Minnesota Vikings’ quarterback Teddy Bridgewater has recently suffered from a knee injury, which has unfortunately put a halt to his season. On the other hand, teammate Adrian Peterson has been following an intense workout plan and is ready to play.
Last year, the Vikings were on their way to being NFC champions. This year, if they want to play in the Super Bowl, they’ll have to ensure that their players are in top condition.
Even with Bridgewater out, there is still some hope that the team can come together—with hopeful new prospects, not all hope is lost.
Adrian Peterson’s Intense Workout Plan and Diet
Even as a rookie, Peterson held the NFL record for most yards rushed during a game. He’s already won numerous awards, which goes to show how powerful he really is. But it takes plenty of work to be an all-star football player.
The goals of his workouts are to gain mass, get ripped, and build strength. He manages this by dividing his workouts into body groups. For example, Mondays and Wednesdays are upper body training days and Tuesdays and Thursdays are dedicated to the lower body. During his four days of training, Peterson undergoes conditioning drills, with his workouts including circuit-style training with minimal rest between sets.
For Peterson’s upper body workouts, he performs shoulder shrugs, pull-ups, cable rows, overhead presses, and flies.
For his lower body, he performs deadlifts, leg curls, calf raises, a variety of crunches, and leg presses. The conditioning drills we mentioned consist of lots of cardio; he does plenty of sprints, along with cone drills and yard shuffles. This is to ensure he is agile on the field and he can maneuver around other players.

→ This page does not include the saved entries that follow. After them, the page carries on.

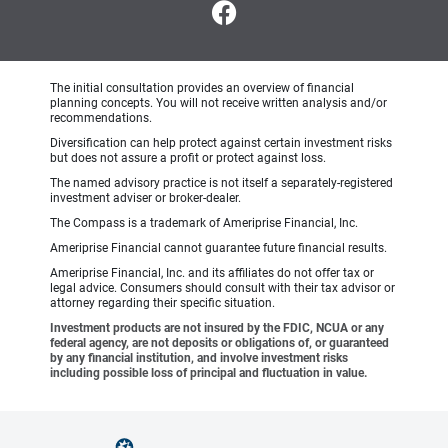
The initial consultation provides an overview of financial
planning concepts. You will not receive written analysis and/or
recommendations.
Diversification can help protect against certain investment risks
but does not assure a profit or protect against loss.
The named advisory practice is not itself a separately-registered
investment adviser or broker-dealer.
The Compass is a trademark of Ameriprise Financial, Inc.
Ameriprise Financial cannot guarantee future financial results.
Ameriprise Financial, Inc. and its affiliates do not offer tax or
legal advice. Consumers should consult with their tax advisor or
attorney regarding their specific situation.
Investment products are not insured by the FDIC, NCUA or any
federal agency, are not deposits or obligations of, or guaranteed
by any financial institution, and involve investment risks
including possible loss of principal and fluctuation in value.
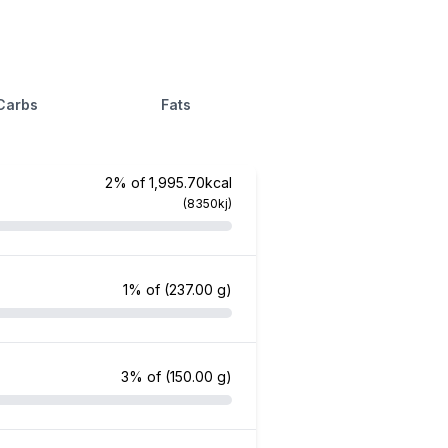
Carbs
Fats
2% of 1,995.70kcal
(8350kj)
1% of
(237.00 g)
3% of
(150.00 g)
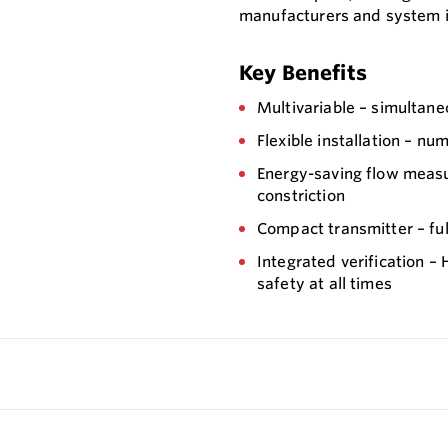
manufacturers and system i
Key Benefits
Multivariable – simultan
Flexible installation – n
Energy-saving flow measu
constriction
Compact transmitter – full
Integrated verification 
safety at all times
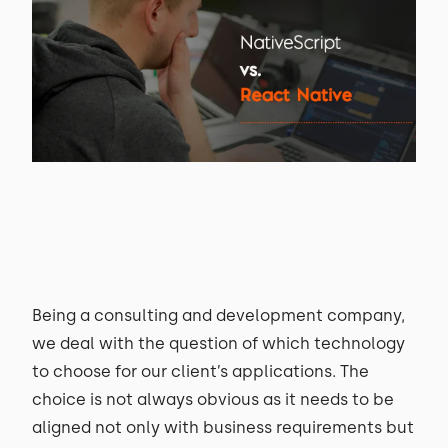
Being a consulting and development company,
we deal with the question of which technology
to choose for our client’s applications. The
choice is not always obvious as it needs to be
aligned not only with business requirements but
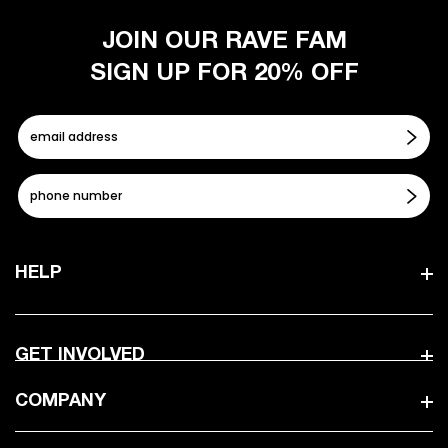
JOIN OUR RAVE FAM
SIGN UP FOR 20% OFF
HELP
GET INVOLVED
COMPANY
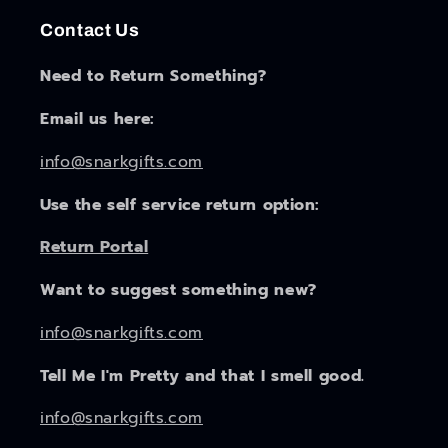
Contact Us
Need to Return Something?
Email us here:
info@snarkgifts.com
Use the self service return option:
Return Portal
Want to suggest something new?
info@snarkgifts.com
Tell Me I'm Pretty and that I smell good.
info@snarkgifts.com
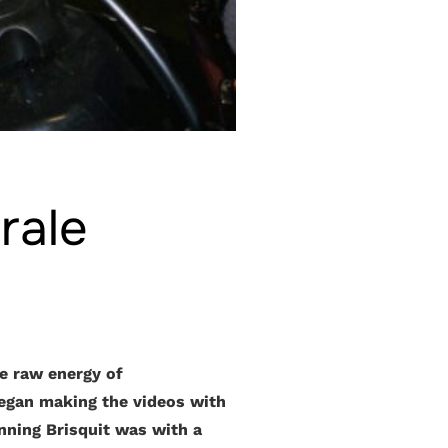
rale
e raw energy of
began making the videos with
nning Brisquit was with a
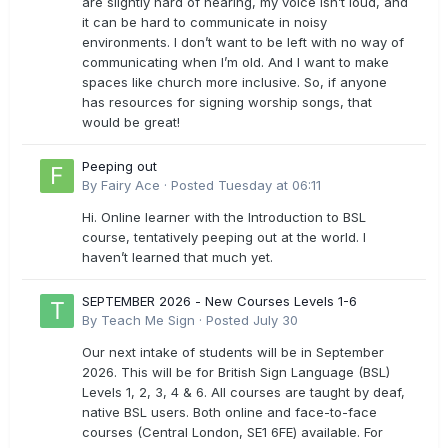
are slightly hard of hearing, my voice isn’t loud, and
it can be hard to communicate in noisy
environments. I don’t want to be left with no way of
communicating when I’m old. And I want to make
spaces like church more inclusive. So, if anyone
has resources for signing worship songs, that
would be great!
Peeping out
By
Fairy Ace
·
Posted
Tuesday at 06:11
Hi. Online learner with the Introduction to BSL
course, tentatively peeping out at the world. I
haven’t learned that much yet.
SEPTEMBER 2026 - New Courses Levels 1-6
By
Teach Me Sign
·
Posted
July 30
Our next intake of students will be in September
2026. This will be for British Sign Language (BSL)
Levels 1, 2, 3, 4 & 6. All courses are taught by deaf,
native BSL users. Both online and face-to-face
courses (Central London, SE1 6FE) available. For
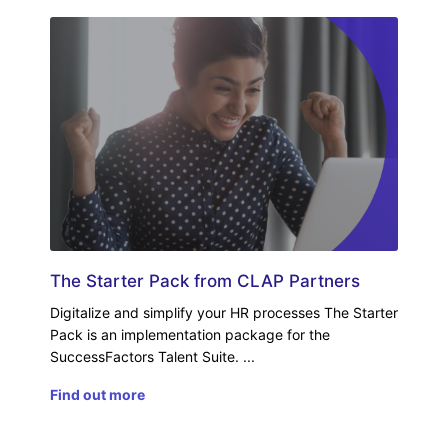
The Starter Pack from CLAP Partners
Digitalize and simplify your HR processes The Starter
Pack is an implementation package for the
SuccessFactors Talent Suite.
Find out more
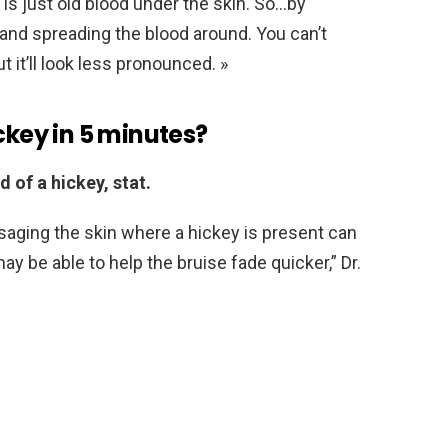
h is just old blood under the skin. So…by
p and spreading the blood around. You can’t
 it’ll look less pronounced. »
ckey in 5 minutes?
d of a hickey, stat.
aging the skin where a hickey is present can
ay be able to help the bruise fade quicker,” Dr.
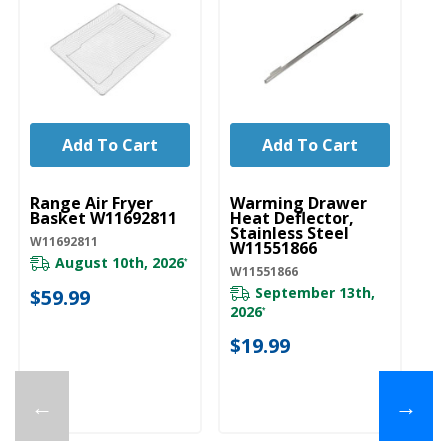
Add To Cart
Add To Cart
UNBRANDED
UNBRANDED
Range Air Fryer
Warming Drawer
Basket W11692811
Heat Deflector,
Stainless Steel
W11692811
W11551866
August 10th, 2026
*
W11551866
September 13th,
$59.99
2026
*
$19.99
←
→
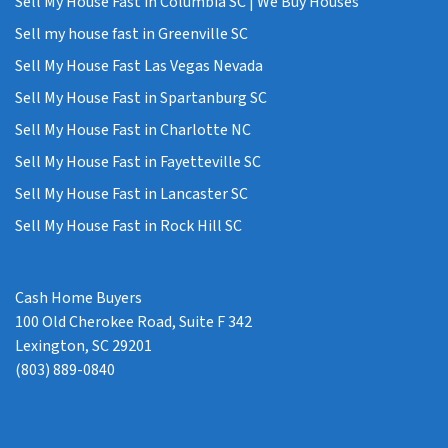
Sell My House Fast in Columbia SC | We Buy Houses
Sell my house fast in Greenville SC
Sell My House Fast Las Vegas Nevada
Sell My House Fast in Spartanburg SC
Sell My House Fast in Charlotte NC
Sell My House Fast in Fayetteville SC
Sell My House Fast in Lancaster SC
Sell My House Fast in Rock Hill SC
Cash Home Buyers
100 Old Cherokee Road, Suite F 342
Lexington, SC 29201
(803) 889-0840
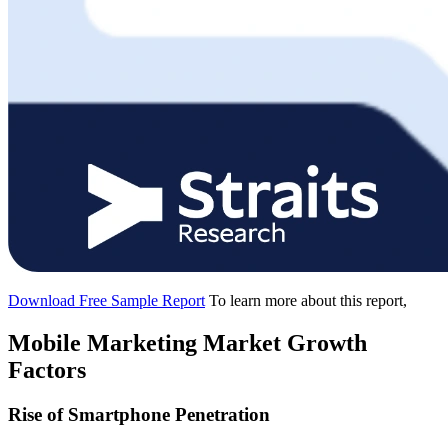
Download Free Sample Report
To learn more about this report,
Mobile Marketing Market Growth
Factors
Rise of Smartphone Penetration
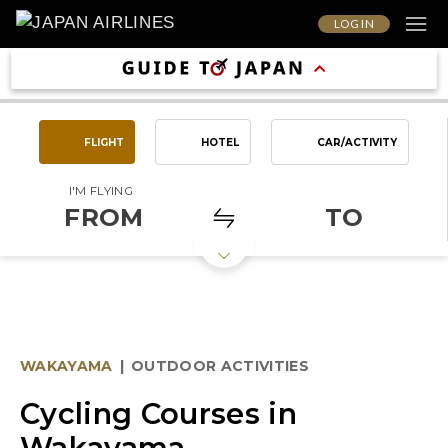
LOG IN
FLIGHT
HOTEL
CAR/ACTIVITY
I'M FLYING
FROM
TO
WAKAYAMA
|
OUTDOOR ACTIVITIES
Cycling Courses in
Wakayama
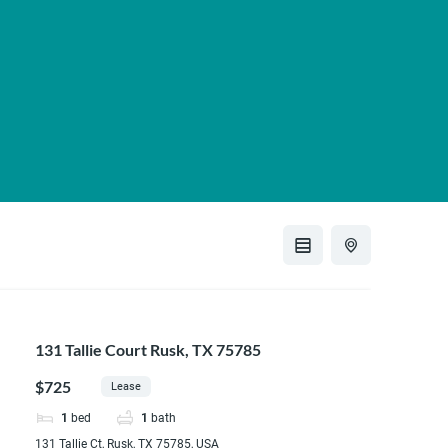
131 Tallie Court Rusk, TX 75785
$725
Lease
1
bed
1
bath
131 Tallie Ct, Rusk, TX 75785, USA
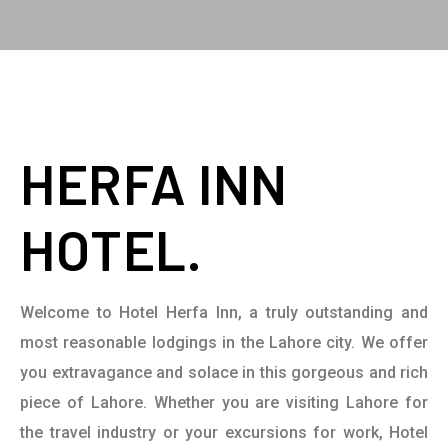
HERFA INN
HOTEL.
Welcome to Hotel Herfa Inn, a truly outstanding and
most reasonable lodgings in the Lahore city. We offer
you extravagance and solace in this gorgeous and rich
piece of Lahore. Whether you are visiting Lahore for
the travel industry or your excursions for work, Hotel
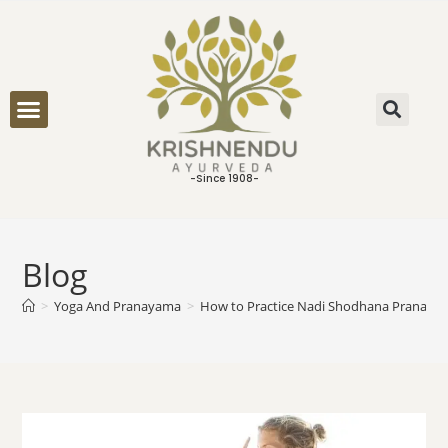
ONLINE CONSULTATION
-Since 1908-
Blog
>
Yoga And Pranayama
>
How to Practice Nadi Shodhana Pranaya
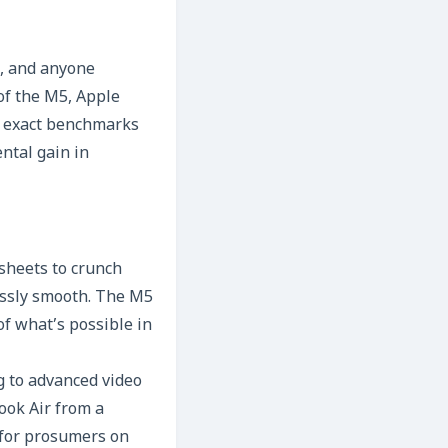
s, and anyone
 of the M5, Apple
le exact benchmarks
ntal gain in
sheets to crunch
essly smooth. The M5
f what’s possible in
 to advanced video
ook Air from a
 for prosumers on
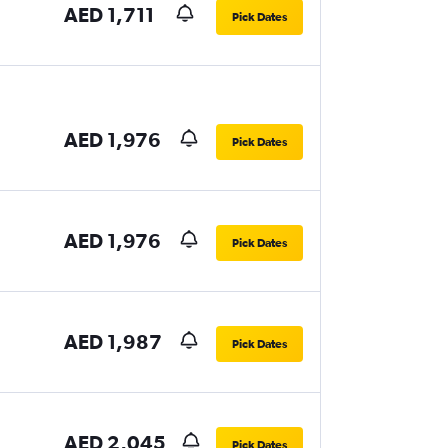
AED 1,711
Pick Dates
AED 1,976
Pick Dates
AED 1,976
Pick Dates
AED 1,987
Pick Dates
AED 2,045
Pick Dates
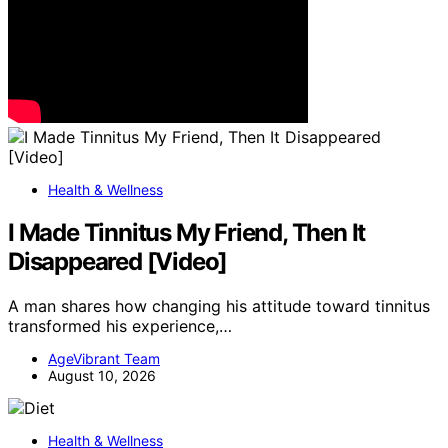
Health & Wellness
I Made Tinnitus My Friend, Then It
Disappeared [Video]
A man shares how changing his attitude toward tinnitus
transformed his experience,…
AgeVibrant Team
August 10, 2026
Health & Wellness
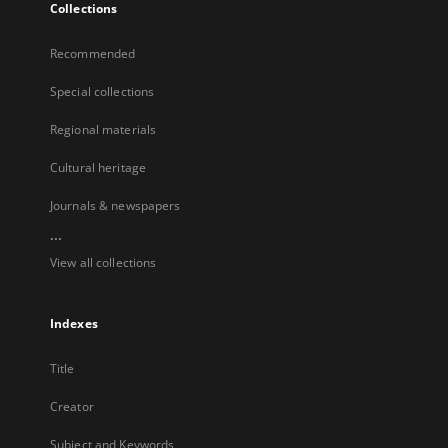
Collections
Recommended
Special collections
Regional materials
Cultural heritage
Journals & newspapers
...
View all collections
Indexes
Title
Creator
Subject and Keywords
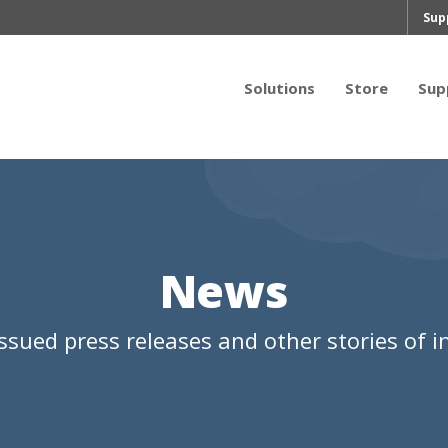
Sup
Solutions
Store
Sup
News
ssued press releases and other stories of in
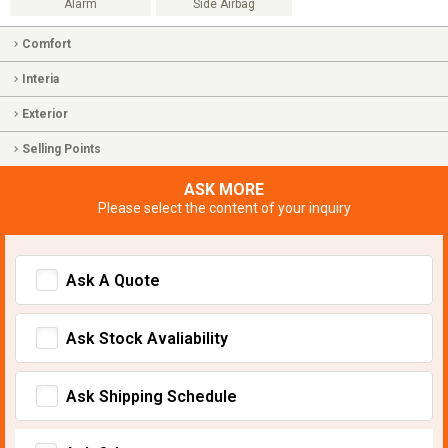
Alarm
Side Airbag
Comfort
Interia
Exterior
Selling Points
ASK MORE
Please select the content of your inquiry
Ask A Quote
Ask Stock Avaliability
Ask Shipping Schedule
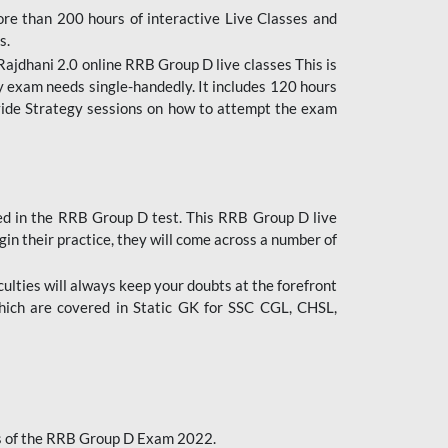
ore than 200 hours of interactive Live Classes and
s.
ajdhani 2.0 online RRB Group D live classes This is
y exam needs single-handedly. It includes 120 hours
ovide Strategy sessions on how to attempt the exam
ded in the RRB Group D test. This RRB Group D live
gin their practice, they will come across a number of
culties will always keep your doubts at the forefront
which are covered in Static GK for SSC CGL, CHSL,
bus of the RRB Group D Exam 2022.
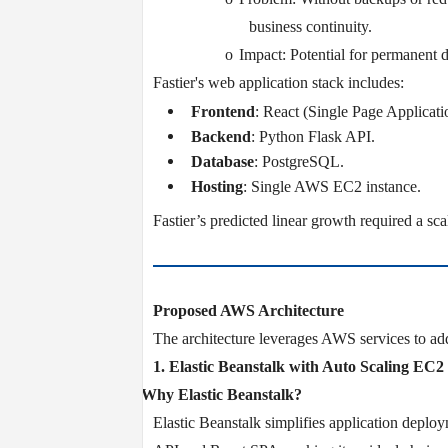
business continuity.
o
Impact: Potential for permanent d
Fastier's web application stack includes:
Frontend
: React (Single Page Applicati
Backend
: Python Flask API.
Database
: PostgreSQL.
Hosting
: Single AWS EC2 instance.
Fastier’s predicted linear growth required a scal
Proposed AWS Architecture
The architecture leverages AWS services to add
1. Elastic Beanstalk with Auto Scaling EC
v
Why Elastic Beanstalk?
Elastic Beanstalk simplifies application deplo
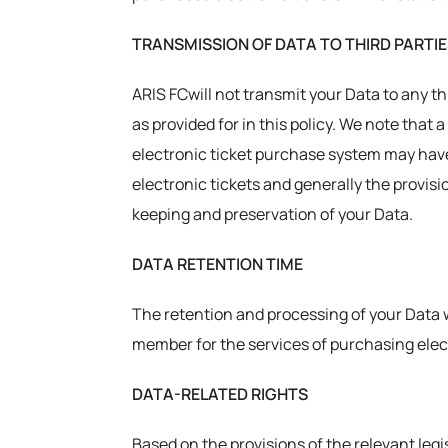
TRANSMISSION OF DATA TO THIRD PARTI
ARIS FCwill not transmit your Data to any th
as provided for in this policy. We note that
electronic ticket purchase system may have 
electronic tickets and generally the provisi
keeping and preservation of your Data.
DATA RETENTION TIME
The retention and processing of your Data w
member for the services of purchasing elect
DATA-RELATED RIGHTS
Based on the provisions of the relevant legis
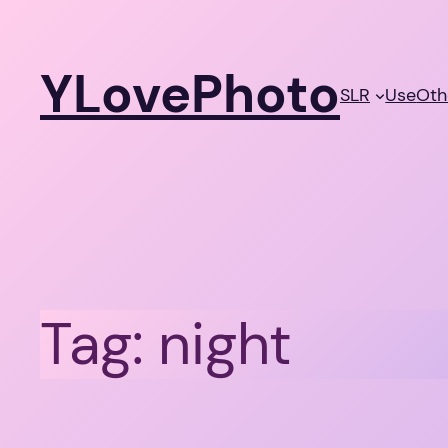
Skip
to
YLovePhoto
content
SLR
Use
Oth
Tag:
night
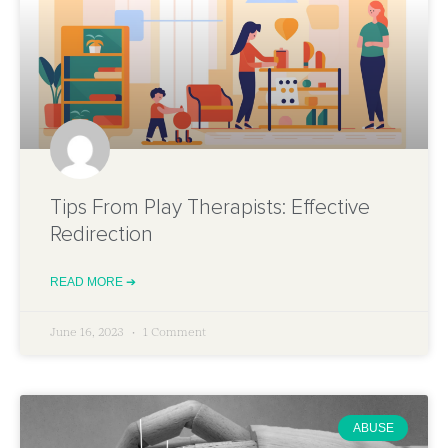
Tips From Play Therapists: Effective
Redirection
READ MORE ➔
June 16, 2023
1 Comment
ABUSE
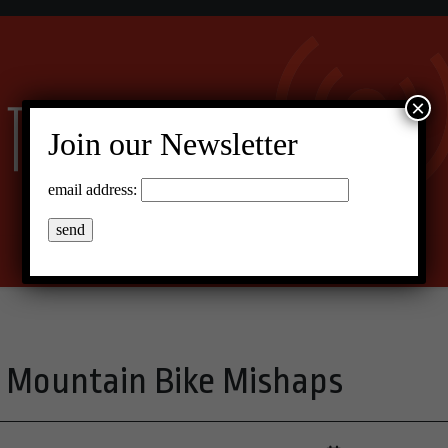
×
Join our Newsletter
email address:
ng Mountain Bike Mishaps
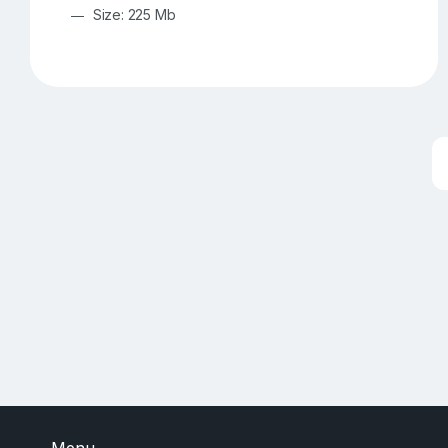
Size: 225 Mb
Menu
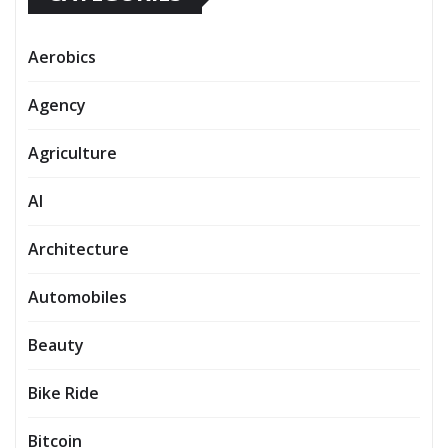
Aerobics
Agency
Agriculture
AI
Architecture
Automobiles
Beauty
Bike Ride
Bitcoin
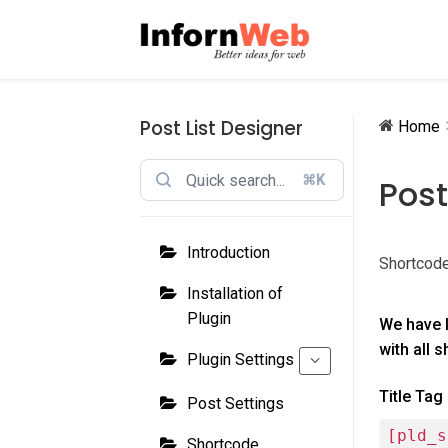
Skip
Skip
to
to
navigation
content
Post List Designer
Home
⌘K
Post
Introduction
Shortcode
Installation of
Plugin
We have 
with all 
Plugin Settings
Title Tag
Post Settings
[pld_s
Shortcode,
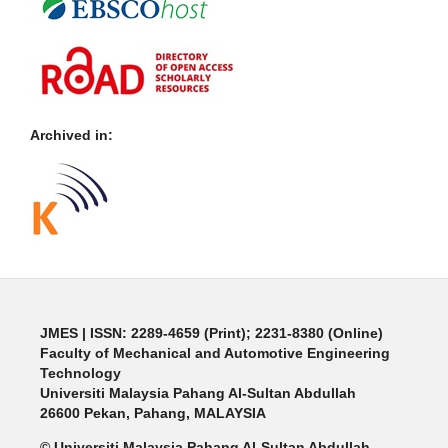
Archived in:
JMES | ISSN: 2289-4659 (Print); 2231-8380 (Online)
Faculty of Mechanical and Automotive Engineering
Technology
Universiti Malaysia Pahang Al-Sultan Abdullah
26600 Pekan, Pahang, MALAYSIA
© Universiti Malaysia Pahang Al-Sultan Abdullah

As for Peterson’s diet, his day typically begins with four to five egg whites, whole-grain pancakes, and low-fat bacon. He follows this with a pre-workout drink, and after his workout, he gulps down a protein shake. His lunch is pretty simple and usually consists of baked chicken, vegetables, and rice—dinner is also chicken and pasta. Prior to bed, he has a late-night snack.
Peterson has since opened a gym in Houston, where he helps members train. He’s noted that by day two, many of the faces from day one training are nowhere to be found. He acknowledges that the way he trains can be intense for many, but he recommends sticking to it—your body will adapt and eventually be able to keep up.
Peterson also recognizes that age is a factor that can work against athletes, but he refuses to succumb to it. Many NFL players have continued to be successful in their older age, and he believes that he can do the same.
It will be interesting to see how Adrian Peterson’s training pays off when football season kicks off this year. In the meantime, we hope that Teddy Bridgewater gets the appropriate medical attention he needs to work on that injury. We’re looking forward to seeing his comeback next season!